I enjoyed riding down from Bryce Canyon, through the grotesque and colorful formations. Mother would surely enjoy the trees; they are fascinating, especially the twisted little pines and junipers. I had never seen the foxtail pine before. It is a ridiculous caricature of a tree, with gangling limbs and most amusing foxtails lopping about in all directions, with no symmetry at all. There is a natural bridge called Tower Bridge.
Hotevilla is a modern Hopi pueblo, founded in 1908 as the result of a bitter quarrel in Oraibi concerning the old and the new way. Oraibi is said to be the oldest continually inhabited town in America—seven hundred years, I think. It was left almost deserted after the quarrel. My painting is of some end houses on the rim of the mesa, near the snake kiva.
The Hopi woman in the upper right house makes pottery containers, and for some superstitious reason, always two at once. They hang mutton jerky out to dry. They did not like me to paint the old man, but I pacified them.
I sent back the kodak because it has not been working well and is an extra expense and weight.
The weather has mostly been delightful, although I was in one snow flurry on the Paunsaqunt Plateau. Now I am heading across the pink cliffs toward Escalante and the lower country toward the river.

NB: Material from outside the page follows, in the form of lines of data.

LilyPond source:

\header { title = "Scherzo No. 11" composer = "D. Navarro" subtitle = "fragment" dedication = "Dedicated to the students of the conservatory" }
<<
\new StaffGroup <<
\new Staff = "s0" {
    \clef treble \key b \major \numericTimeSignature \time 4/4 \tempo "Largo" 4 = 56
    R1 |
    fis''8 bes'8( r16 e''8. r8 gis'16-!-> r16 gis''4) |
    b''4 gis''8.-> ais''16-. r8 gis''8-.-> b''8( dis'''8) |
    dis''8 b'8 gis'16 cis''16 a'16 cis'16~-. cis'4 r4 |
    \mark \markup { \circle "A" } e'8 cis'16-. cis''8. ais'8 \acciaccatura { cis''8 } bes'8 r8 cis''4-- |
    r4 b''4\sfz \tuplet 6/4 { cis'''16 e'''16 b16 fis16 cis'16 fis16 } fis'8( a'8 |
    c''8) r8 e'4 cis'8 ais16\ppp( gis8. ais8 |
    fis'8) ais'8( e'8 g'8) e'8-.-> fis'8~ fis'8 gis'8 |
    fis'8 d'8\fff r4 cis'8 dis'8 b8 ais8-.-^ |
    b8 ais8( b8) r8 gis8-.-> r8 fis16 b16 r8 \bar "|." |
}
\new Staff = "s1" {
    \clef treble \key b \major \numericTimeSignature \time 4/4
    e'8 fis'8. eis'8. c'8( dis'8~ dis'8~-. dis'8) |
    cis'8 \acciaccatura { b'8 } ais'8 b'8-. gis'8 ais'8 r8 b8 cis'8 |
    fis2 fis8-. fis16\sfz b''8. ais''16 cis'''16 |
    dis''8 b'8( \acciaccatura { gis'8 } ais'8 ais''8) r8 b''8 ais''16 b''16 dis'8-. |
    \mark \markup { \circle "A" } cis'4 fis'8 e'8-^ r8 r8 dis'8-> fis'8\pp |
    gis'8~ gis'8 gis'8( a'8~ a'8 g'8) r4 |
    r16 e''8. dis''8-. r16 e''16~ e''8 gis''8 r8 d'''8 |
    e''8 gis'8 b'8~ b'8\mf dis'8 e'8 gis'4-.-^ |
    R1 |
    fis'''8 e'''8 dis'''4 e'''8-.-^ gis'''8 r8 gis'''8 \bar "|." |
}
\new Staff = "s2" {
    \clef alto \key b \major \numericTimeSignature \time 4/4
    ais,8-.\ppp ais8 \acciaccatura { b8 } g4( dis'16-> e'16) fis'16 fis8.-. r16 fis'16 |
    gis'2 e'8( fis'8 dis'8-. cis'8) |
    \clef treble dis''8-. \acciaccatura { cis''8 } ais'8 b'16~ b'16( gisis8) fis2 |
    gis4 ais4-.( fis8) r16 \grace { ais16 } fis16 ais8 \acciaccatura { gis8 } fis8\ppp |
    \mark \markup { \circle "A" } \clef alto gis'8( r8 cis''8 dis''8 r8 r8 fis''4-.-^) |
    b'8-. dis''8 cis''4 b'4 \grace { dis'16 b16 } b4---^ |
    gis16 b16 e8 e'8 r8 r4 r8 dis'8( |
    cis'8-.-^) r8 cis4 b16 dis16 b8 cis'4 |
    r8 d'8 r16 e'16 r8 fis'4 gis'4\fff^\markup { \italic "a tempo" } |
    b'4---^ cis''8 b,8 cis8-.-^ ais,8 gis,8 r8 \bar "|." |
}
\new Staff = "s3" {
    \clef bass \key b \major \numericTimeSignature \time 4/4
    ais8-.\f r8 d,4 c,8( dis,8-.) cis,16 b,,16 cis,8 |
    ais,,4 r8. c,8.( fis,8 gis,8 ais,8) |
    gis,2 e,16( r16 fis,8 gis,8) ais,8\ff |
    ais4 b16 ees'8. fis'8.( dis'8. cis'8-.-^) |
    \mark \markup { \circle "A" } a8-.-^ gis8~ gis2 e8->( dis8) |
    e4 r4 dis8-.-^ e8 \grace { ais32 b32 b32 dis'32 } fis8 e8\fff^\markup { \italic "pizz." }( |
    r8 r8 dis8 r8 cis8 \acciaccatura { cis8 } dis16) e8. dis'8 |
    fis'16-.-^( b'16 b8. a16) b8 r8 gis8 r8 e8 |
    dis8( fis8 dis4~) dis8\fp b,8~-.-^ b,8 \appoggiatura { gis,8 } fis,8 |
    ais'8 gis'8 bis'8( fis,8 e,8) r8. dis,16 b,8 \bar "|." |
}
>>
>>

Later in the day we had more fun—apple fights, church, and until about morning we amused ourselves with some Navajos who were camped nearby.
Love from Everett
Having been told about the spectacular canyon country along the Escalante River drainage, he first moved thirty-eight miles farther east, to the town of Escalante. He entered town in his usual manner, riding one burro, and leading another, his feet almost touching the ground. His appearance was a novelty that men and women remember to this day.